Jamaica’s Usain Bolt won the 200-meters in a world record time of 19.30 to become the first man since Carl Lewis in 1984 to win the 100-meters and 200-meters in the same year. Churandy Martina of the Netherlands Antilles and American Wallace Spearmon finished second and third, but were both disqualified for stepping out of their running lanes. Americans Shawn Crawford and Walter Dix, who finished fourth an fifth, were awarded the silver and bronze medals.
The U.S. men’s basketball advanced to the semifinals after blowing out Australia 116-85. They will play the winner of Argentina plays Greece, who play at 10:15. Earlier in the day, Spain and Lithuania advanced,
beating Croatia and China, respectively.
The U.S.women’s softball team needed extra innings to beat Japan 4-1 and advance to the gold medal game. Crystl Bustos’s three-run home run keyed a four-run ninth inning for the Americans. Japan rebounded to beat Australia in 12 innings, setting up a U.S.-Japan rematch for the gold tomorrow. Australia won the bronze.
U.S. baseball also needed extra innings to beat Japan, scoring four in the top of the eleventh and holding on for a 4-2 win. They will play Cuba in Friday’s semifinals. Japan will play South Korea, who finished group play undefeated.
Melaine Walker of Jamaica set an Olympic record in winning the gold in women’s 400-meter hurdles. American Sheena Tosta took the silver, while Tasha Danvers of Britain won the bronze.
BMX biking debuted as an Olympic sport, with American favorite Mike Day winning all three of his races. Day said, “Not to sound cocky, but everything's kind of coming naturally.” Kyle Bennett, winner of three world championships, crashed in his third qualifying race, but his standings in the first two races earned him a spot in the semi-finals. For the women, Anne Caroline Chaussen of France finished with the fastest time in her first run but crashed in her second. Shanaze Reade, the British favorite, finished last in the first race and second in the following. Reade explained, “BMX can be unpredictable.”

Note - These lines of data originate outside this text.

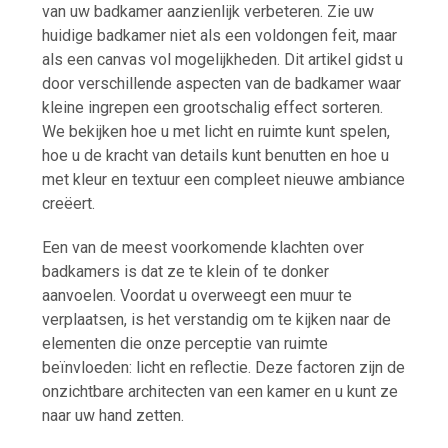
van uw badkamer aanzienlijk verbeteren. Zie uw
huidige badkamer niet als een voldongen feit, maar
als een canvas vol mogelijkheden. Dit artikel gidst u
door verschillende aspecten van de badkamer waar
kleine ingrepen een grootschalig effect sorteren.
We bekijken hoe u met licht en ruimte kunt spelen,
hoe u de kracht van details kunt benutten en hoe u
met kleur en textuur een compleet nieuwe ambiance
creëert.
Een van de meest voorkomende klachten over
badkamers is dat ze te klein of te donker
aanvoelen. Voordat u overweegt een muur te
verplaatsen, is het verstandig om te kijken naar de
elementen die onze perceptie van ruimte
beïnvloeden: licht en reflectie. Deze factoren zijn de
onzichtbare architecten van een kamer en u kunt ze
naar uw hand zetten.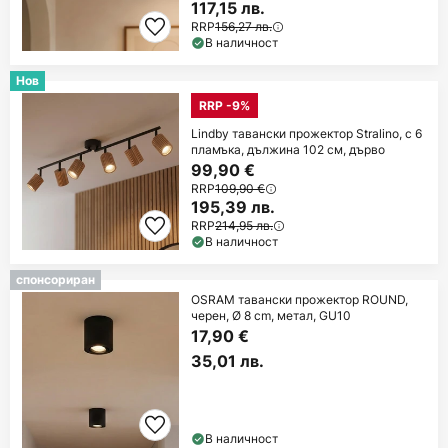
117,15 лв.
RRP
156,27 лв.
В наличност
Нов
RRP -9%
Lindby тавански прожектор Stralino, с 6
пламъка, дължина 102 см, дърво
99,90 €
RRP
109,90 €
195,39 лв.
RRP
214,95 лв.
В наличност
спонсориран
OSRAM тавански прожектор ROUND,
черен, Ø 8 cm, метал, GU10
17,90 €
35,01 лв.
В наличност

Russian pair Anastasia Davydova and Anastasia Ermakova repeated as synchronized swimming gold medalists, finishing first in all three routines. It will be televised at 6:00 p.m. Wednesday evening on Oxygen.
In men’s volleyball, Italy needed five sets to beat Poland and advance to the semi-finals against Brazil. The U.S. plays on 10:00 a.m. on NBC against Serbia, with the winner playing Russian in the semifinals. Italy and Brazil will play in the other semifinal.
Americans Todd Rogers and Phil Dalhausser beat Renato "Geor" Gomes and Jorge "Gia" Terceiro of Georgia in straight sets to advance to the men’s beach volleyball final. They will face Brazilians Fabio Luis Magalhaes and Marcio Araujo, who beat defending champions and fellow Brazilians Ricardo Santos and Emanuel Rego in the other semifinal.
Larissa Ichenko won the 10-kilometer open water swim with her signature strategy, taking it slow at the start then sprinting the last 50 meters. Kerri-Anne Payne, a British swimmer, finished second, just ahead of teammate Cassandra Patten. Many of the women were frustrated by the dirty tactics and overwhelming aggression of other swimmers. Ichenko said, “This is swimming after all, not boxing.”
Afghanistan won its first ever Olympic medal as Noor Ahmad Gayezabi won bronze in men's under 58-kilogram taekwondo. “After more than 30 years of war in Afghanistan, I think this medal is a very great message for peace and the future of Afghanistan,” he said.
Five Americans are being detained for holding a banner saying “Free Tibet” in L.E.D. lights in front of the National Stadium. It is reported that three of the detainees had also planned to spell out “Free Tibet” on a Beijing building using laser. In related news, two elderly Chinese women were sentenced to a re-education camp
after repeatedly applying for protest permits.